She neglects to draw the rather obvious comparison with the disintegration of the Roman Empire, and of course the barbarian issue is different this time, but otherwise this is excellent.WASHINGTON -- In the mid-'80s, after I had been covering the post-colonial Third World for rather too many trying years, I began to notice some disturbing developments across the world.
Oh no, I said to myself at first, of course it cannot be true! We were, after all, the children of the euphoric aftermath of World War II, when we rebuilt the world for the good of mankind. America assumed that the dozens of poor states of Asia, Africa and the Middle East that had emerged from years of colonialist humiliation would stand tall as new, spontaneously born, independent states -- and we assumed that we would help them.
But slowly I began to realize, instead, that we were witnessing the first stages of a massive disintegration of fragile nation-states, or what today we call "failed states." At that point, I tried to put all my fears together in a lead piece for Encyclopedia Britannica, called "Our Disintegrating World: The Menace of Global Anarchy."
"What has happened in the 1970s and 1980s," I wrote, "is that the world is quietly but relentlessly being rent by a slow-motion disintegration.

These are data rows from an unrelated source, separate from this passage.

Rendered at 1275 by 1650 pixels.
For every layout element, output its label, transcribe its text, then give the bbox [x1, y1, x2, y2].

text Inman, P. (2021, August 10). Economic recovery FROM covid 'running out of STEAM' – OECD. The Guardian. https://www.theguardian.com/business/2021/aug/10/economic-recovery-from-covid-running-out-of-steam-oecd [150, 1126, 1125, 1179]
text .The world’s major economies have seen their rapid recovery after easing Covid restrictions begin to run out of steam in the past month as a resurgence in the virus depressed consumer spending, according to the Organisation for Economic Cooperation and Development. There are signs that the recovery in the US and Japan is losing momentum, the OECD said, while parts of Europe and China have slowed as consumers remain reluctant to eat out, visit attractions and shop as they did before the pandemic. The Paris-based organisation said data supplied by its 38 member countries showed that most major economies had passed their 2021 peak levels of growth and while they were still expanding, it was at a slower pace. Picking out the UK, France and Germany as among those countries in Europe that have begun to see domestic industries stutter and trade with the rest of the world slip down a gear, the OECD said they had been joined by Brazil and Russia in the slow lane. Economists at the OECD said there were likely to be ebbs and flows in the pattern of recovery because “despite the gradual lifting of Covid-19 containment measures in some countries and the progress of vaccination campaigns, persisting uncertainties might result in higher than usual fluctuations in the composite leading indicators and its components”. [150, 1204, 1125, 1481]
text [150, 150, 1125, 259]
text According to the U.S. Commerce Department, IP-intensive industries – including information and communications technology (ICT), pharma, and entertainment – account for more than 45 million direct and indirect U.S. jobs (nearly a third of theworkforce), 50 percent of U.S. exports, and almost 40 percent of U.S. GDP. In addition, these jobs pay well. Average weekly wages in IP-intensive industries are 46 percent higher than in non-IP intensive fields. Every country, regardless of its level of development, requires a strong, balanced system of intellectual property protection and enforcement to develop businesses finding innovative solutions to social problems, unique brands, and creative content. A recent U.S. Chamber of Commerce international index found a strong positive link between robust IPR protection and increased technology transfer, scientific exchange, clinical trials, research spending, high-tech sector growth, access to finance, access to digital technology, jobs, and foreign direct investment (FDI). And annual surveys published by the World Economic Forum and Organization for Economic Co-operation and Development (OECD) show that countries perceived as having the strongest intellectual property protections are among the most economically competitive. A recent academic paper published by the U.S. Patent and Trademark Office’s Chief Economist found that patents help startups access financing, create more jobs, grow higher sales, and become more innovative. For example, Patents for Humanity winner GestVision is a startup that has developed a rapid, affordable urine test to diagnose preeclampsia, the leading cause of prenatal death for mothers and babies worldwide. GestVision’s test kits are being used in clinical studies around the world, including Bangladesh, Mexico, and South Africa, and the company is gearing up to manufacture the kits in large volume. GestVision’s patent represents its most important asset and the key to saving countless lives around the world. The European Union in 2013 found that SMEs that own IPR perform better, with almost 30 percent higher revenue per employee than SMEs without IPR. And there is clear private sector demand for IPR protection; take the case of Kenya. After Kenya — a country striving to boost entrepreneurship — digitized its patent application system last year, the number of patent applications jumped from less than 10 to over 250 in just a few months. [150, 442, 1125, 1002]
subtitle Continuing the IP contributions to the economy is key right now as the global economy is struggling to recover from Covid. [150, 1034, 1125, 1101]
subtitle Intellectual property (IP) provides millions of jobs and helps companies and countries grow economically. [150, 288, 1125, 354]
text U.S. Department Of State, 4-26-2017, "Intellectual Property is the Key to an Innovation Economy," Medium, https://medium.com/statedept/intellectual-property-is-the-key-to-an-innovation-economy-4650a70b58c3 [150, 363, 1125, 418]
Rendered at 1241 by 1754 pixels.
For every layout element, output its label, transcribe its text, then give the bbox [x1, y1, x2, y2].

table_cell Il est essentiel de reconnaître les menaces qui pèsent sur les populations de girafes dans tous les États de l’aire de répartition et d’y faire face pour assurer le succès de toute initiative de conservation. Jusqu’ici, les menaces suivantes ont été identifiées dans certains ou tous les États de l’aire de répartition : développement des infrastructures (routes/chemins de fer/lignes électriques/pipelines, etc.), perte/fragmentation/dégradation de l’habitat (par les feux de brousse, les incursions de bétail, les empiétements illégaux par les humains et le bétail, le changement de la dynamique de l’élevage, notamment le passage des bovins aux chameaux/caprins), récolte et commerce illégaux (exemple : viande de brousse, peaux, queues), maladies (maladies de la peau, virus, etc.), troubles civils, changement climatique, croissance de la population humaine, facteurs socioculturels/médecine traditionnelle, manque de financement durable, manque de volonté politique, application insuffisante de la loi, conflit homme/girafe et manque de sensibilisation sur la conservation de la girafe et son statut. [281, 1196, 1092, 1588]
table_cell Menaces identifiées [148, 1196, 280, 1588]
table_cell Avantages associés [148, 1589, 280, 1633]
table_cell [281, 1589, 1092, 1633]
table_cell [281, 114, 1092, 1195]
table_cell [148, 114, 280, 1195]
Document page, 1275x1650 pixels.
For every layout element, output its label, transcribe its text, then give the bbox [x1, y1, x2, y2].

The components of this dangerous new world: tribes, clans, religious fundamentalism of every faith, city gangs, death squads, terrorist movements, guerrilla movements and other narrow and rabid self-interest groups." Then, ironically, I used Lebanon as the example of the disintegration at the hands of these "irregulars," which occurred when the careful compacts that ruled the power structures in that unfortunate land broke down in the mid-'70s.